Howell v. State

7 S.E.2d 249 | Ga. | 1940

1. The Supreme Court shall have jurisdiction in all cases where the constitutionality of any law of the State of Georgia is drawn in question (Code, § 2-3005), but in order to raise such a constitutional question it is necessary to set forth the particular statute or provision of law which it is claimed is unconstitutional. Jones v. Oemler, 110 Ga. 202 (2) (35 S.E. 375); Rooks v. Tindall, 138 Ga. 863 (2) (76 S.E. 378); Spielberger v. Hall, 159 Ga. 511 (126 S.E. 391); Loftin v. Southern Security Co., 162 Ga. 730 (2) (134 S.E. 760); Wright v. Cannon, 185 Ga. 363 (195 S.E. 168). *655

2. Accordingly, where an indictment undertakes to describe in general terms some act of the General Assembly, and the defendant demurs to the indictment upon the ground that there is no such law, but that the law as set forth in the indictment, if there be any such, is fatally defective in that it violates stated provisions of the constitution, the demurrer does not bring into question the constitutionality of any law of this State within the meaning of the constitutional provision as to jurisdiction of the Supreme Court, since it fails to specify any particular statute or provision which it is claimed is unconstitutional.

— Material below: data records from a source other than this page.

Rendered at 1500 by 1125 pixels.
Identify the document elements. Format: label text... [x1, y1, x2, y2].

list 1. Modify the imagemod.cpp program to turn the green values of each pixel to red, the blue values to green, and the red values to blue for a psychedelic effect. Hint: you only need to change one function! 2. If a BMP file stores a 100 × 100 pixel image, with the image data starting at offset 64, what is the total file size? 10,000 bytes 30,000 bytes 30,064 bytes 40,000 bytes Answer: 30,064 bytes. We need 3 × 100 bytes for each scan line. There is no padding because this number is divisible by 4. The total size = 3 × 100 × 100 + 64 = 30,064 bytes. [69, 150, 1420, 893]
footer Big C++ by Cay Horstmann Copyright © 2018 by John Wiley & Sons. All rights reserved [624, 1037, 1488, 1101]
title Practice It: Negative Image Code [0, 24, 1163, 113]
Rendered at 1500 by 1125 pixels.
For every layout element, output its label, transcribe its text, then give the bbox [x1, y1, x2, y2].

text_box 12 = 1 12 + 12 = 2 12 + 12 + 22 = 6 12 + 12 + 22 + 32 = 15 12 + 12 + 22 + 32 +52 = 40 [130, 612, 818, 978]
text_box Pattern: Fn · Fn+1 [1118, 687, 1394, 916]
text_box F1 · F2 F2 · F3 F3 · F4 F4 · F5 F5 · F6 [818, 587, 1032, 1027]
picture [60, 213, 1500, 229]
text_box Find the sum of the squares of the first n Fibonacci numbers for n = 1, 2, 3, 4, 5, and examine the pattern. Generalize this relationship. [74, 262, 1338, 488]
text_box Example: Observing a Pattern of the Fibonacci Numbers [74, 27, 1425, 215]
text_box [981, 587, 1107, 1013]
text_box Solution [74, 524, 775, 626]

3. The Court of Appeals, and not the Supreme Court, has jurisdiction of the present case.

Transferred to the Court of Appeals. All the Justicesconcur.

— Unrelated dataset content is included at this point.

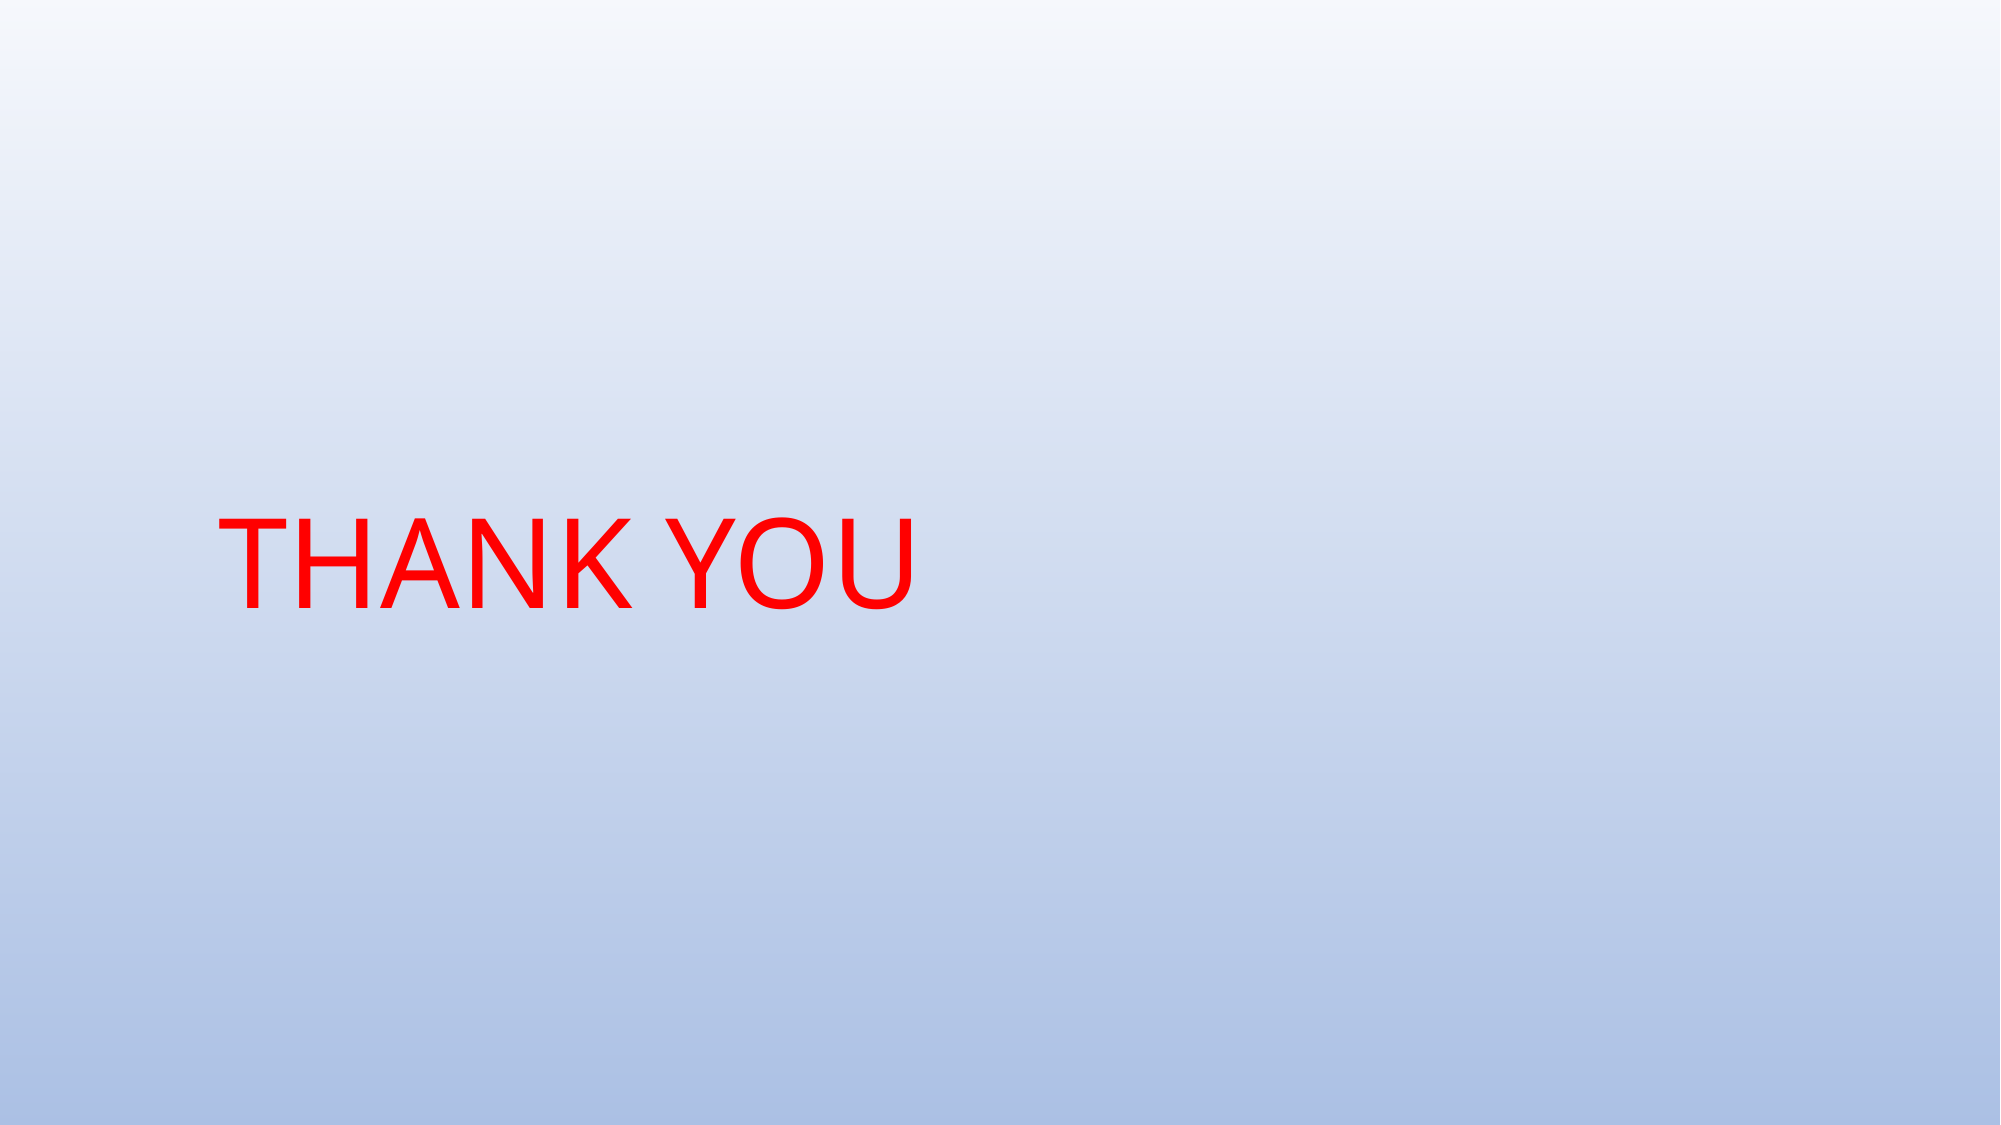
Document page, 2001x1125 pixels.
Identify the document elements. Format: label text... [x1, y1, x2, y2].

No. 13073. FEBRUARY 15, 1940.
Jessie Howell was indicted by the grand jury of Warren County for the offense of manufacturing liquor, the charge being "that the said accused in the county aforesaid, on the 27 day of January in the year of our Lord nineteen hundred and thirty-nine, with force and arms did unlawfully distill, manufacture, and make distilled spirits, alcohol, whisky, mixed liquors and beverages, a part of which is a product of distillation, which said county has not by a majority vote voted into operation in said county the revenue act to legalize and control alcoholic beverages and liquors of the General Assembly of Georgia, approved February the third, 1938, contrary to the laws of said State." The defendant demurred to the indictment on several grounds, of which only the following are here material: "3rd. There is no such law entitled `The Revenue Act to Legalize and Control Alcoholic Beverages and Liquors of the General Assembly of Georgia, approved February the third, 1938,' as is charged in said indictment. 4th. The law as set forth in said indictment, if there is any such law, is fatally defective, in that it is violative of paragraph 1 of section 4 of article 1 of the constitution of Georgia, which constitution provides that laws of a general nature shall have uniform operation throughout the State, whereas the said indictment sets forth an alleged law which affects beverages and liquors of the General Assembly, and no other class of persons of said State, and same would not be of uniform operation." The demurrer was overruled, and the defendant excepted pendente lite. After conviction, the defendant moved for a new trial, which the court refused, *656 and he excepted, assigning error on the exceptions pendente lite and on the judgment refusing a new trial. The bill of exceptions contains the statement that the Supreme Court has jurisdiction because the constitutionality of a law of the State of Georgia has been drawn in question, and the writ of error was made returnable to the Supreme Court.